[Stored items]
+++

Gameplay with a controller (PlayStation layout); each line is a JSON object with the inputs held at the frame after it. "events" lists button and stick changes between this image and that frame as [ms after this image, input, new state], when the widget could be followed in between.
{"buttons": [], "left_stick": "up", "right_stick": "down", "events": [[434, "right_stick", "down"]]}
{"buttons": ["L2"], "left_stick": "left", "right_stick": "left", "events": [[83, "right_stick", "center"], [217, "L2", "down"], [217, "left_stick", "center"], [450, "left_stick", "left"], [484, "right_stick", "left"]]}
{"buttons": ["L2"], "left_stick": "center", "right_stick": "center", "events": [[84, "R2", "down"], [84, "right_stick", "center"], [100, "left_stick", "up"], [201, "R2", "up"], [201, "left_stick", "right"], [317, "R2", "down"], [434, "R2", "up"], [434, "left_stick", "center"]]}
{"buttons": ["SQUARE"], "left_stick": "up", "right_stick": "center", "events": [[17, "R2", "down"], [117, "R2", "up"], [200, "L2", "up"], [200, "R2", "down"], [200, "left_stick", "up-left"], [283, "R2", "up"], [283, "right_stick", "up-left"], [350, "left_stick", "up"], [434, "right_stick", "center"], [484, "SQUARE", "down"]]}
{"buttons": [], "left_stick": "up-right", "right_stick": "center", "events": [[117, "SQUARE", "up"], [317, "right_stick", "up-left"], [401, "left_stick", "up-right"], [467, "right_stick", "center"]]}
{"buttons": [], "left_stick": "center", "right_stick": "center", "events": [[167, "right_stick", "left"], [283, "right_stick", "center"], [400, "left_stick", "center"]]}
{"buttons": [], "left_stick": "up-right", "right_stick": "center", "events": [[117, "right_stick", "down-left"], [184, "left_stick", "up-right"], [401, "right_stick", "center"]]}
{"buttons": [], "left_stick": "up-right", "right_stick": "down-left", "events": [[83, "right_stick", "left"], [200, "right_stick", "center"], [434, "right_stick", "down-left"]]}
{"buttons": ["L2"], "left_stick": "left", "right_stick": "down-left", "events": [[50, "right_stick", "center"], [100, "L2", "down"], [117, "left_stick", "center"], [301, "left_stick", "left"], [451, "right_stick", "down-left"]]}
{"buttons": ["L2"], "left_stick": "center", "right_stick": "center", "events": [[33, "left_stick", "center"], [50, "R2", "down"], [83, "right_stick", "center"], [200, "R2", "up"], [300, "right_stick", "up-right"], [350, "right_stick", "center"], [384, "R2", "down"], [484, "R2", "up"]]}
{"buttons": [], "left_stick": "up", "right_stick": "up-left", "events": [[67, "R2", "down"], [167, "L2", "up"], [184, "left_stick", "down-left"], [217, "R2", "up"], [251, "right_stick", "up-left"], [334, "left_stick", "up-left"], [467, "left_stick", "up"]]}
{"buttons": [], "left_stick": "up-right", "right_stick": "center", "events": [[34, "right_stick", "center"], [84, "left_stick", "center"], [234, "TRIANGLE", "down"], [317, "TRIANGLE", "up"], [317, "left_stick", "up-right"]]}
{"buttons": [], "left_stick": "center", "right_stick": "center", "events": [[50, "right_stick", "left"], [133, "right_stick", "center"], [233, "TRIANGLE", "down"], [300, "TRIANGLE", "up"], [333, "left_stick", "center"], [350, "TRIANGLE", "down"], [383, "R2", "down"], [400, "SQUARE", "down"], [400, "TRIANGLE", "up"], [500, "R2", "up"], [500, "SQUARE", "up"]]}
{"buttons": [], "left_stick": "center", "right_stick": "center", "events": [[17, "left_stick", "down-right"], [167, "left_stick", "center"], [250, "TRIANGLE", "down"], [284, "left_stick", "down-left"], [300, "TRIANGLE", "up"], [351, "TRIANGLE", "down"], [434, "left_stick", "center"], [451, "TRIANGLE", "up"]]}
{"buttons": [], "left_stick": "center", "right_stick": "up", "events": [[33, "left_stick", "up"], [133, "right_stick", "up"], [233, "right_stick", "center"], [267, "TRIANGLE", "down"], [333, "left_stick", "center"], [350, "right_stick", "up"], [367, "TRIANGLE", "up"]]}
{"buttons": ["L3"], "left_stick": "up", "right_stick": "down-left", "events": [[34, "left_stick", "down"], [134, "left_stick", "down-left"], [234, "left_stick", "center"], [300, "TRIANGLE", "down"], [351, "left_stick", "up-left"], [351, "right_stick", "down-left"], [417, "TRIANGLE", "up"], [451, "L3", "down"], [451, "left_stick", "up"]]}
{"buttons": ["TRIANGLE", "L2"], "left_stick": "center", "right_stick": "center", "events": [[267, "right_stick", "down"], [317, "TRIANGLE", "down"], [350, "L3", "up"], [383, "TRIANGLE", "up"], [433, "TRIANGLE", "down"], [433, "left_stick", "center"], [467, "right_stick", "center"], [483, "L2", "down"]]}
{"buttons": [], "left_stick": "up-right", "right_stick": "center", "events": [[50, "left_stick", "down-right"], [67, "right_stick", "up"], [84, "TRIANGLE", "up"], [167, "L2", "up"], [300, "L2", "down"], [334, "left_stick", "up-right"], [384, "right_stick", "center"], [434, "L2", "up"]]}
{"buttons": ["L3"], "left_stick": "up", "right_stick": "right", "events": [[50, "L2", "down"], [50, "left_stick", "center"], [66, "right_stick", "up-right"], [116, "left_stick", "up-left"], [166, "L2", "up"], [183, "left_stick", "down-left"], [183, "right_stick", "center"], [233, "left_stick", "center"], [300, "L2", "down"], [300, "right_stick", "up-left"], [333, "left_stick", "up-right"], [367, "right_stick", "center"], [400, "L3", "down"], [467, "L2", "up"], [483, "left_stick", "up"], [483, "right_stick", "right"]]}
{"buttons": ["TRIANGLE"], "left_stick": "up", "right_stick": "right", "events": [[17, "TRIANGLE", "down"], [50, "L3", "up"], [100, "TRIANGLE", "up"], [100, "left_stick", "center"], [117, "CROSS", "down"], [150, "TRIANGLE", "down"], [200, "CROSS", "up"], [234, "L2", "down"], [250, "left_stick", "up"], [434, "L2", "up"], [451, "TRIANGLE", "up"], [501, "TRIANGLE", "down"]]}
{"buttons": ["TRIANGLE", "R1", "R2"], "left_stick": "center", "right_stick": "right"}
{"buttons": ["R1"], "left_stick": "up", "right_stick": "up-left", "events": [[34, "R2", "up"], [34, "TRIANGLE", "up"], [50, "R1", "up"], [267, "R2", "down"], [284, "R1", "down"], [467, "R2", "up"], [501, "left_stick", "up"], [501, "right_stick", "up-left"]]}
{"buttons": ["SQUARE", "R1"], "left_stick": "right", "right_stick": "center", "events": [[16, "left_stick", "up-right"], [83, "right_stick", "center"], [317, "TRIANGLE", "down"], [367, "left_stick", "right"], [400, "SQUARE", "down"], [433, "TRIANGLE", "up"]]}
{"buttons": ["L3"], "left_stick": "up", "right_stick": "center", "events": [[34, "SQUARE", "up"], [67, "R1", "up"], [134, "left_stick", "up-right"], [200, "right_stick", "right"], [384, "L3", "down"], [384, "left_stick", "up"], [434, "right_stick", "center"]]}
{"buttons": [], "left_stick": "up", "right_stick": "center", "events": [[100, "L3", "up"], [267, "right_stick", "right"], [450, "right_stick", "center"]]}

+++

▸ **ASSIGNMENT**:
All the entries above are to be transcribed without any alteration.

▸ **EXERCISE RESULT**:
Gameplay with a controller (PlayStation layout); each line is a JSON object with the inputs held at the frame after it. "events" lists button and stick changes between this image and that frame as [ms after this image, input, new state], when the widget could be followed in between.
{"buttons": [], "left_stick": "up", "right_stick": "down", "events": [[434, "right_stick", "down"]]}
{"buttons": ["L2"], "left_stick": "left", "right_stick": "left", "events": [[83, "right_stick", "center"], [217, "L2", "down"], [217, "left_stick", "center"], [450, "left_stick", "left"], [484, "right_stick", "left"]]}
{"buttons": ["L2"], "left_stick": "center", "right_stick": "center", "events": [[84, "R2", "down"], [84, "right_stick", "center"], [100, "left_stick", "up"], [201, "R2", "up"], [201, "left_stick", "right"], [317, "R2", "down"], [434, "R2", "up"], [434, "left_stick", "center"]]}
{"buttons": ["SQUARE"], "left_stick": "up", "right_stick": "center", "events": [[17, "R2", "down"], [117, "R2", "up"], [200, "L2", "up"], [200, "R2", "down"], [200, "left_stick", "up-left"], [283, "R2", "up"], [283, "right_stick", "up-left"], [350, "left_stick", "up"], [434, "right_stick", "center"], [484, "SQUARE", "down"]]}
{"buttons": [], "left_stick": "up-right", "right_stick": "center", "events": [[117, "SQUARE", "up"], [317, "right_stick", "up-left"], [401, "left_stick", "up-right"], [467, "right_stick", "center"]]}
{"buttons": [], "left_stick": "center", "right_stick": "center", "events": [[167, "right_stick", "left"], [283, "right_stick", "center"], [400, "left_stick", "center"]]}
{"buttons": [], "left_stick": "up-right", "right_stick": "center", "events": [[117, "right_stick", "down-left"], [184, "left_stick", "up-right"], [401, "right_stick", "center"]]}
{"buttons": [], "left_stick": "up-right", "right_stick": "down-left", "events": [[83, "right_stick", "left"], [200, "right_stick", "center"], [434, "right_stick", "down-left"]]}
{"buttons": ["L2"], "left_stick": "left", "right_stick": "down-left", "events": [[50, "right_stick", "center"], [100, "L2", "down"], [117, "left_stick", "center"], [301, "left_stick", "left"], [451, "right_stick", "down-left"]]}
{"buttons": ["L2"], "left_stick": "center", "right_stick": "center", "events": [[33, "left_stick", "center"], [50, "R2", "down"], [83, "right_stick", "center"], [200, "R2", "up"], [300, "right_stick", "up-right"], [350, "right_stick", "center"], [384, "R2", "down"], [484, "R2", "up"]]}
{"buttons": [], "left_stick": "up", "right_stick": "up-left", "events": [[67, "R2", "down"], [167, "L2", "up"], [184, "left_stick", "down-left"], [217, "R2", "up"], [251, "right_stick", "up-left"], [334, "left_stick", "up-left"], [467, "left_stick", "up"]]}
{"buttons": [], "left_stick": "up-right", "right_stick": "center", "events": [[34, "right_stick", "center"], [84, "left_stick", "center"], [234, "TRIANGLE", "down"], [317, "TRIANGLE", "up"], [317, "left_stick", "up-right"]]}
{"buttons": [], "left_stick": "center", "right_stick": "center", "events": [[50, "right_stick", "left"], [133, "right_stick", "center"], [233, "TRIANGLE", "down"], [300, "TRIANGLE", "up"], [333, "left_stick", "center"], [350, "TRIANGLE", "down"], [383, "R2", "down"], [400, "SQUARE", "down"], [400, "TRIANGLE", "up"], [500, "R2", "up"], [500, "SQUARE", "up"]]}
{"buttons": [], "left_stick": "center", "right_stick": "center", "events": [[17, "left_stick", "down-right"], [167, "left_stick", "center"], [250, "TRIANGLE", "down"], [284, "left_stick", "down-left"], [300, "TRIANGLE", "up"], [351, "TRIANGLE", "down"], [434, "left_stick", "center"], [451, "TRIANGLE", "up"]]}
{"buttons": [], "left_stick": "center", "right_stick": "up", "events": [[33, "left_stick", "up"], [133, "right_stick", "up"], [233, "right_stick", "center"], [267, "TRIANGLE", "down"], [333, "left_stick", "center"], [350, "right_stick", "up"], [367, "TRIANGLE", "up"]]}
{"buttons": ["L3"], "left_stick": "up", "right_stick": "down-left", "events": [[34, "left_stick", "down"], [134, "left_stick", "down-left"], [234, "left_stick", "center"], [300, "TRIANGLE", "down"], [351, "left_stick", "up-left"], [351, "right_stick", "down-left"], [417, "TRIANGLE", "up"], [451, "L3", "down"], [451, "left_stick", "up"]]}
{"buttons": ["TRIANGLE", "L2"], "left_stick": "center", "right_stick": "center", "events": [[267, "right_stick", "down"], [317, "TRIANGLE", "down"], [350, "L3", "up"], [383, "TRIANGLE", "up"], [433, "TRIANGLE", "down"], [433, "left_stick", "center"], [467, "right_stick", "center"], [483, "L2", "down"]]}
{"buttons": [], "left_stick": "up-right", "right_stick": "center", "events": [[50, "left_stick", "down-right"], [67, "right_stick", "up"], [84, "TRIANGLE", "up"], [167, "L2", "up"], [300, "L2", "down"], [334, "left_stick", "up-right"], [384, "right_stick", "center"], [434, "L2", "up"]]}
{"buttons": ["L3"], "left_stick": "up", "right_stick": "right", "events": [[50, "L2", "down"], [50, "left_stick", "center"], [66, "right_stick", "up-right"], [116, "left_stick", "up-left"], [166, "L2", "up"], [183, "left_stick", "down-left"], [183, "right_stick", "center"], [233, "left_stick", "center"], [300, "L2", "down"], [300, "right_stick", "up-left"], [333, "left_stick", "up-right"], [367, "right_stick", "center"], [400, "L3", "down"], [467, "L2", "up"], [483, "left_stick", "up"], [483, "right_stick", "right"]]}
{"buttons": ["TRIANGLE"], "left_stick": "up", "right_stick": "right", "events": [[17, "TRIANGLE", "down"], [50, "L3", "up"], [100, "TRIANGLE", "up"], [100, "left_stick", "center"], [117, "CROSS", "down"], [150, "TRIANGLE", "down"], [200, "CROSS", "up"], [234, "L2", "down"], [250, "left_stick", "up"], [434, "L2", "up"], [451, "TRIANGLE", "up"], [501, "TRIANGLE", "down"]]}
{"buttons": ["TRIANGLE", "R1", "R2"], "left_stick": "center", "right_stick": "right"}
{"buttons": ["R1"], "left_stick": "up", "right_stick": "up-left", "events": [[34, "R2", "up"], [34, "TRIANGLE", "up"], [50, "R1", "up"], [267, "R2", "down"], [284, "R1", "down"], [467, "R2", "up"], [501, "left_stick", "up"], [501, "right_stick", "up-left"]]}
{"buttons": ["SQUARE", "R1"], "left_stick": "right", "right_stick": "center", "events": [[16, "left_stick", "up-right"], [83, "right_stick", "center"], [317, "TRIANGLE", "down"], [367, "left_stick", "right"], [400, "SQUARE", "down"], [433, "TRIANGLE", "up"]]}
{"buttons": ["L3"], "left_stick": "up", "right_stick": "center", "events": [[34, "SQUARE", "up"], [67, "R1", "up"], [134, "left_stick", "up-right"], [200, "right_stick", "right"], [384, "L3", "down"], [384, "left_stick", "up"], [434, "right_stick", "center"]]}
{"buttons": [], "left_stick": "up", "right_stick": "center", "events": [[100, "L3", "up"], [267, "right_stick", "right"], [450, "right_stick", "center"]]}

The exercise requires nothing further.